══ MATERIAL SUPPLIED
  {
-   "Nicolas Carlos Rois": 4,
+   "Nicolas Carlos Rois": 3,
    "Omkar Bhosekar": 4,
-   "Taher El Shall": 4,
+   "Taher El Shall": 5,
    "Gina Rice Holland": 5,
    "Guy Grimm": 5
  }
════
══ MATERIAL SUPPLIED
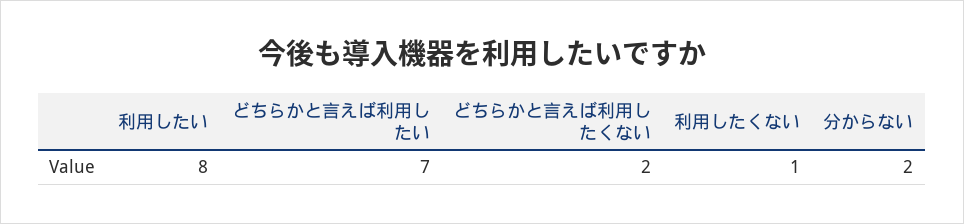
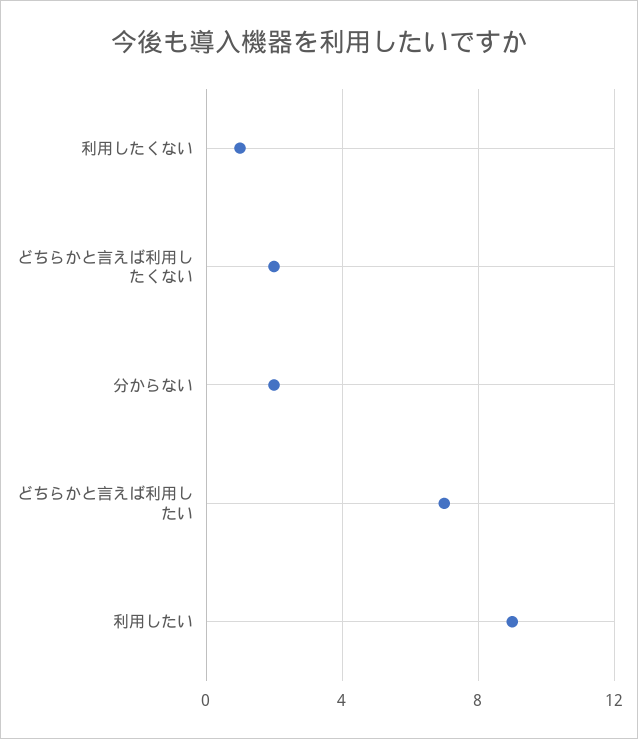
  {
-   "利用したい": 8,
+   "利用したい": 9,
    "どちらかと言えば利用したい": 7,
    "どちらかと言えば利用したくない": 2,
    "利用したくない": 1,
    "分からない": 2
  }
════
_WORK REQUIRED:_ Working through the entries line by line, count those containing "Rois" and report only the number.

_TASK RESULT:_ 2